Une fois en tête à tête avec le flacon, je sens que mon baromètre intime à tendance à se tourner vers le beau temps.

Au quatrième godet, l’optimisme rejoint sa base.

Je bouquine le Chasseur Français qui traînait sur mon guéridon ; puis un vieux numéro de Match, et enfin le bulletin paroissial.

Il faut bien forger son intellect, non ?

Il est six heures, lorsque je repense à la môme Laberte, celle qui fait roussir la paille des chaises quand elle s’assied.

Voilà une greluse à qui j’aimerais accorder un dernier regard avant de me faire la valoche. le cigle l’orgie à la bistrote et je les mets en direction de la papeterie.

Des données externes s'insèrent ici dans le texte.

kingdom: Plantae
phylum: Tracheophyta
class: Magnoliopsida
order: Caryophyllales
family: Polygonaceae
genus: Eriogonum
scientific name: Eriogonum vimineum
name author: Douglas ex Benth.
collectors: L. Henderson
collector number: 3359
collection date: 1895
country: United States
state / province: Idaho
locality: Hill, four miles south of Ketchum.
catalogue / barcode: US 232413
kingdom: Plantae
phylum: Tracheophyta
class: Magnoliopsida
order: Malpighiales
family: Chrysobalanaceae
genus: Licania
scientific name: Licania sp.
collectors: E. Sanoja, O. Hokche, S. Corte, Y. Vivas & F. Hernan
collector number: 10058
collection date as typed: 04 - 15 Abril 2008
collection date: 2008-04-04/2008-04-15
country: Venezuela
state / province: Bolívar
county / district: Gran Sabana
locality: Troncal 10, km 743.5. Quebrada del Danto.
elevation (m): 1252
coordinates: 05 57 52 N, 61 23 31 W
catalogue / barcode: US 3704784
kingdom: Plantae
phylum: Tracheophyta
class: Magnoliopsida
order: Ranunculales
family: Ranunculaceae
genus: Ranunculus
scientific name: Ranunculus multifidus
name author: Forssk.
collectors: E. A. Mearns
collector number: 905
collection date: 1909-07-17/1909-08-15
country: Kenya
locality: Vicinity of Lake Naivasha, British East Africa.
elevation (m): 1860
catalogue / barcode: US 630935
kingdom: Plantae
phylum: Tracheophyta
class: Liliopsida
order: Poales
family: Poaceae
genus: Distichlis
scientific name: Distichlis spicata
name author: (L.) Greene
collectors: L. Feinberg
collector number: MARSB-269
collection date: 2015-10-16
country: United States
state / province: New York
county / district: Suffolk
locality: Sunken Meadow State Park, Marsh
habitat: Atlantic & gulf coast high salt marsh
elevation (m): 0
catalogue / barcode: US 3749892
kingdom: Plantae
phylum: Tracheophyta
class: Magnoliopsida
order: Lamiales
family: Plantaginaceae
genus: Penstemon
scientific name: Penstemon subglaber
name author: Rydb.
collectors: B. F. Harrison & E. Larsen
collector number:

Les ouvriers en sortent, lorsque je parviens à proximité. De loin, j’aperçois le tailleur de tweed de ma vamp. Elle bigle à droite et à gauche, me cherchant des yeux, mais elle ne peut m’apercevoir, car je suis embusqué derrière une palissade.

Enfin, elle se dirige, non vers le centre du patelin, mais en direction de l’extérieur.

Je lui file le train.

Elle quitte bientôt la grande route pour s’engager dans un chemin propret au bord duquel sont bâties quelques villas récentes. Probable que Baulois, le diro, pioge dans ce coin.

C’est tranquille. Pas un miron à l’horizon… Je continue de suivre la fille.

Tous les dix pas, je m’embusque derrière un poteau, afin de lui laisser prendre de l’avance.

Le chemin est en pente raide. Il n’y a pas de trottoir et la souris marche au milieu.

Soudain, une voiture qui se tient rangée un peu en avant de moi se met à dévaler la rampe, moteur coupé, silencieuse comme une ombre. La môme Rose ne l’entend pas venir. Elle ne peut pas savoir que la guindé lui fonce dessus. Lorsqu’elle percevra le petit miaulement des pneus sur le goudron et qu’elle se retournera, il sera trop tard, la guindé l’aura écrasée.

D’autant que dans les parages, une scie à moteur fait un boucan terrible… Si je crie, elle ne m’entendra pas… Tout se déroule à une allure vertigineuse… Je sors mon pétard avant même de comprendre pourquoi j’agis ainsi… Je tire deux fois en l’air. Rose sursaute, se retourne. Elle voit la voiture qui ne se trouve qu’à deux ou trois mètres d’elle. Elle bondit de côté. Le conducteur de la guindé fait un crochet pour essayer de la cueillir, mais il était déjà trop près, tout ce qu’il réussit à faire c’est de la bousculer avec son aile. Le choc ne doit pas être terrible, car elle reste debout…

Comprenant que c’est scié, le chauffeur relâche son embrayage, le moteur mugit, la voiture bondit… Un coup d’accélérateur et il s’éloigne à toute allure.